Temperature and humidity data from the last 72 hours

I immediately see a regular pattern in temperature and humidity. I have lights and a fan that switch on during the daytime, and their impact is clearly visible as a daily increase in temperature and decrease in humidity. The smaller spikes throughout the day seem to be caused by the air conditioning system, and I was able to match some of them up with my thermostat’s usage history.

Plotting battery data over several weeks shows a sharp drop at the beginning which then levels out.

Plotting battery data over several weeks shows a sharp drop at the beginning which then levels out.

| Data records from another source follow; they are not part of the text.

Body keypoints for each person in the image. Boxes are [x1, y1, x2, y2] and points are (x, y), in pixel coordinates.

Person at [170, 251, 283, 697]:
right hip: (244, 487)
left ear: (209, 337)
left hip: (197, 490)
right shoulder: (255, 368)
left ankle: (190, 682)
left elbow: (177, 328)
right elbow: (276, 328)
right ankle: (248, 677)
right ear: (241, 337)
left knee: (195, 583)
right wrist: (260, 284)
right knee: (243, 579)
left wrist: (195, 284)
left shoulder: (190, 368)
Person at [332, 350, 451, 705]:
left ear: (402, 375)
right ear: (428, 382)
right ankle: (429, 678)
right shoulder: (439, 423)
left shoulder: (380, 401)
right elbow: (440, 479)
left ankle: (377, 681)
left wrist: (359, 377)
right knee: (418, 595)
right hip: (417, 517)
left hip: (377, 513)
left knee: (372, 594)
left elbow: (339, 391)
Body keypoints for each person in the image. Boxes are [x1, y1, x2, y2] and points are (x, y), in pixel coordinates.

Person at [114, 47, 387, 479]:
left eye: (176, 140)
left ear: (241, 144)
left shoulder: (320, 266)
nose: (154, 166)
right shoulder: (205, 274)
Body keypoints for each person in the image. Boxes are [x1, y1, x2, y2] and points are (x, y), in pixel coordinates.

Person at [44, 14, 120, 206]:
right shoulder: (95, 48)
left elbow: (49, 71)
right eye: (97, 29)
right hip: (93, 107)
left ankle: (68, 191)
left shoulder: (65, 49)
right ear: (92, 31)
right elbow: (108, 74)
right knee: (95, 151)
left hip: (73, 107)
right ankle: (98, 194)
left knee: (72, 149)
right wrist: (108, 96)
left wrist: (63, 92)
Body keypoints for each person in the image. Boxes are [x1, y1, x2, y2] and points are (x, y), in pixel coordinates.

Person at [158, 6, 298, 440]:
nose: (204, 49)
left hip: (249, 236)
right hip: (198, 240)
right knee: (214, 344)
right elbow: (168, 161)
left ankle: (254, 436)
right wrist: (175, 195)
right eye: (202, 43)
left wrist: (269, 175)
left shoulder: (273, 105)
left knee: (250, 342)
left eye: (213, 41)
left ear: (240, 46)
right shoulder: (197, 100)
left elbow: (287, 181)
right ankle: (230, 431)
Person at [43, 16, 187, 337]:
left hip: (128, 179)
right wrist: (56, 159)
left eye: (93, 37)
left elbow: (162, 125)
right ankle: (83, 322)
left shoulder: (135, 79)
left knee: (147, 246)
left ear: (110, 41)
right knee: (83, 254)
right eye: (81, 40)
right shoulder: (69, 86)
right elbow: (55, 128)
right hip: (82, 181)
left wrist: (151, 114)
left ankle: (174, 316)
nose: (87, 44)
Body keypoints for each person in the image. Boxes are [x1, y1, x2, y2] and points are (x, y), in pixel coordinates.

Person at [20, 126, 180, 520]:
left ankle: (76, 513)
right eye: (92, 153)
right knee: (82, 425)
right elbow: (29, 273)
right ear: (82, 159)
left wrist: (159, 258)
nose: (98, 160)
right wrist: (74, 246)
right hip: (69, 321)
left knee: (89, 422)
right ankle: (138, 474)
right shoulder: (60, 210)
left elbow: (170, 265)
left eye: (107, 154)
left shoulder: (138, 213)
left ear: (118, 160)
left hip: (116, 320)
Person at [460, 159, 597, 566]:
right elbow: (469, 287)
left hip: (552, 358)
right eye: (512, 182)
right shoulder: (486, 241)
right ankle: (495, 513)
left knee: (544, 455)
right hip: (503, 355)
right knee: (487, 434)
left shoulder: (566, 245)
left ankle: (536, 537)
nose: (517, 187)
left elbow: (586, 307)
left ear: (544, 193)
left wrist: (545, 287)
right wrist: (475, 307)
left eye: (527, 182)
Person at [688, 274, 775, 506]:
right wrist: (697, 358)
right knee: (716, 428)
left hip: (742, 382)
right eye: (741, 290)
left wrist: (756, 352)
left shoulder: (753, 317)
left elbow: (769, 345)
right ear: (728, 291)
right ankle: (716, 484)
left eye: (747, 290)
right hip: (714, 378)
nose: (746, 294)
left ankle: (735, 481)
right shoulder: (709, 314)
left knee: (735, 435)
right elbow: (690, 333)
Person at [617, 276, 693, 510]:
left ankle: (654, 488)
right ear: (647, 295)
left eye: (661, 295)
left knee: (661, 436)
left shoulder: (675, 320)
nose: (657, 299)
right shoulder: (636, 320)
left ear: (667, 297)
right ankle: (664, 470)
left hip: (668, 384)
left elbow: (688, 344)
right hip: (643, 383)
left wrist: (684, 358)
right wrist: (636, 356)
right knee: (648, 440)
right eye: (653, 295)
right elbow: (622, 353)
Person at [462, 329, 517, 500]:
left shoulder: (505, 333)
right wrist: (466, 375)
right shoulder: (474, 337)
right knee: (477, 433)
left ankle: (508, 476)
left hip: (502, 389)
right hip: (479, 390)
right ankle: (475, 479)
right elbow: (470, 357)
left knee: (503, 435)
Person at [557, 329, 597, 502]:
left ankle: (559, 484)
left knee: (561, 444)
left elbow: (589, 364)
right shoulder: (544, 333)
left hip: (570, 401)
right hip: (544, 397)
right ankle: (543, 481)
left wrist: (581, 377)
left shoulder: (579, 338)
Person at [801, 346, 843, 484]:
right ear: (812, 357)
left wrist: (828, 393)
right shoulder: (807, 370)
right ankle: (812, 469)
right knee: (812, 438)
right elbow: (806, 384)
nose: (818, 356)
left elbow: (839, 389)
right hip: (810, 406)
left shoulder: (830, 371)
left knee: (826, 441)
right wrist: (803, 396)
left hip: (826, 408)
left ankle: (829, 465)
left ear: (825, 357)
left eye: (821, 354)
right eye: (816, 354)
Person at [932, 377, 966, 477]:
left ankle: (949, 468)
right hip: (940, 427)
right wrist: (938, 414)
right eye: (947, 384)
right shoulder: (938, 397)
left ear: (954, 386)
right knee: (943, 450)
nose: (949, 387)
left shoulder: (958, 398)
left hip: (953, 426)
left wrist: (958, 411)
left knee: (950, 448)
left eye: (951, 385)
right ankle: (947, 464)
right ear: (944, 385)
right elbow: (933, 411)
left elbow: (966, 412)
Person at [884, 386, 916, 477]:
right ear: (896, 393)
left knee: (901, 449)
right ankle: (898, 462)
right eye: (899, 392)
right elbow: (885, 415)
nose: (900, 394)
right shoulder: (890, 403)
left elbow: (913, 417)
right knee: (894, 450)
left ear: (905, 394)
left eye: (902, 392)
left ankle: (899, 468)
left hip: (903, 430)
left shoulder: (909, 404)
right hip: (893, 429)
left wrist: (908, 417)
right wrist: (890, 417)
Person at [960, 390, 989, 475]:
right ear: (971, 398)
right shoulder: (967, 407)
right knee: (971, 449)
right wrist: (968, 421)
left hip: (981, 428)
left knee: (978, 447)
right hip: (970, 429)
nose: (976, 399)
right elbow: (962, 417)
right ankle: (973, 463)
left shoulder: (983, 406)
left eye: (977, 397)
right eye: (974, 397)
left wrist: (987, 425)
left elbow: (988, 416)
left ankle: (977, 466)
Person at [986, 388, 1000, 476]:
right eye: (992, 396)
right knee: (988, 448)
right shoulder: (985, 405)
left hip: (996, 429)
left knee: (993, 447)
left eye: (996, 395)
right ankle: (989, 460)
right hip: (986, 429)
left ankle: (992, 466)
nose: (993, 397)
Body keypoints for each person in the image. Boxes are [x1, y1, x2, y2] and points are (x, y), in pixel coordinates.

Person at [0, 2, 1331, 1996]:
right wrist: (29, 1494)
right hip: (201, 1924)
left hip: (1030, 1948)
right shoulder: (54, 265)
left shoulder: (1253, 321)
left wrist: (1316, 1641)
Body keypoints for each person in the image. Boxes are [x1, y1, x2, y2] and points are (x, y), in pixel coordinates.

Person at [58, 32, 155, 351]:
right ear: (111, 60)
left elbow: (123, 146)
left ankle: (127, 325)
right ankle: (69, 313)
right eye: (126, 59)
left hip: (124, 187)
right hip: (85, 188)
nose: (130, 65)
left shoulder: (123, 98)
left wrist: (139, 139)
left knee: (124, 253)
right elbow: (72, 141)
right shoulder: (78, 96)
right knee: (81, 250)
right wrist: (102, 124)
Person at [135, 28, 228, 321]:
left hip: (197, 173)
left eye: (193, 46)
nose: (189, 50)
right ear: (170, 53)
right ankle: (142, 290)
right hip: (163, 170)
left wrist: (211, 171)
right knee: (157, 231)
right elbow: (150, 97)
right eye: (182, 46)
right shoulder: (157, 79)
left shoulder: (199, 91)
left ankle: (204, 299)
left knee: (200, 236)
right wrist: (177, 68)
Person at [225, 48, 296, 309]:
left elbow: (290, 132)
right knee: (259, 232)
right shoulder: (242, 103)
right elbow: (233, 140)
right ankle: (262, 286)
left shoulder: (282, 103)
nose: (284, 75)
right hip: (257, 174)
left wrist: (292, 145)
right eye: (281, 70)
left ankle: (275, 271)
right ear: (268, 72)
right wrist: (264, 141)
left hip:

The battery data is also interesting to see on a graph. I recently installed rechargeable Ni-MH batteries in one of my sensors, and we can see its characteristically flat discharge curve beginning to take shape after the initial sharp drop. Even though they were fully-charged when I installed them, the sensor reports that its battery level is only at 55%. For comparison, the original alkaline batteries stayed at 100% for weeks before steadily decreasing. This indicates that the battery level might be calibrated for alkaline batteries. Based on how long the last set of batteries lasted, it might be another couple of months before we can see the full discharge curve of the new Ni-MH batteries.

Deliverables

The code for this project can be found at: https://github.com/SomeInterestingUserName/temp-humidity-logger

Future Work

  • It would be nice to eventually move away from using my laptop as essentially a ridiculously overpowered IoT gateway. Certainly there are more power efficient methods out there. Plus, having the laptop running 24/7 is bound to put undue stress on the hardware over the long term. My old MacBook Air is old enough that it still has a fan that runs all the time, so it’s slowly getting clogged with dust if I leave it on.
  • An app or some dashboard to visualize the data would be cool. Right now, I’m content with just running tail on the logfile to see the latest measurements, or using my Jupyter notebook, but there are more elegant solutions.
  • I’d like to eventually switch to a proper IoT platform, maybe something that enables a database-like access pattern. I imagine the log file will quickly grow to unmanageable sizes, and most of it will be accessed quite rarely.
Last modified 2023.05.14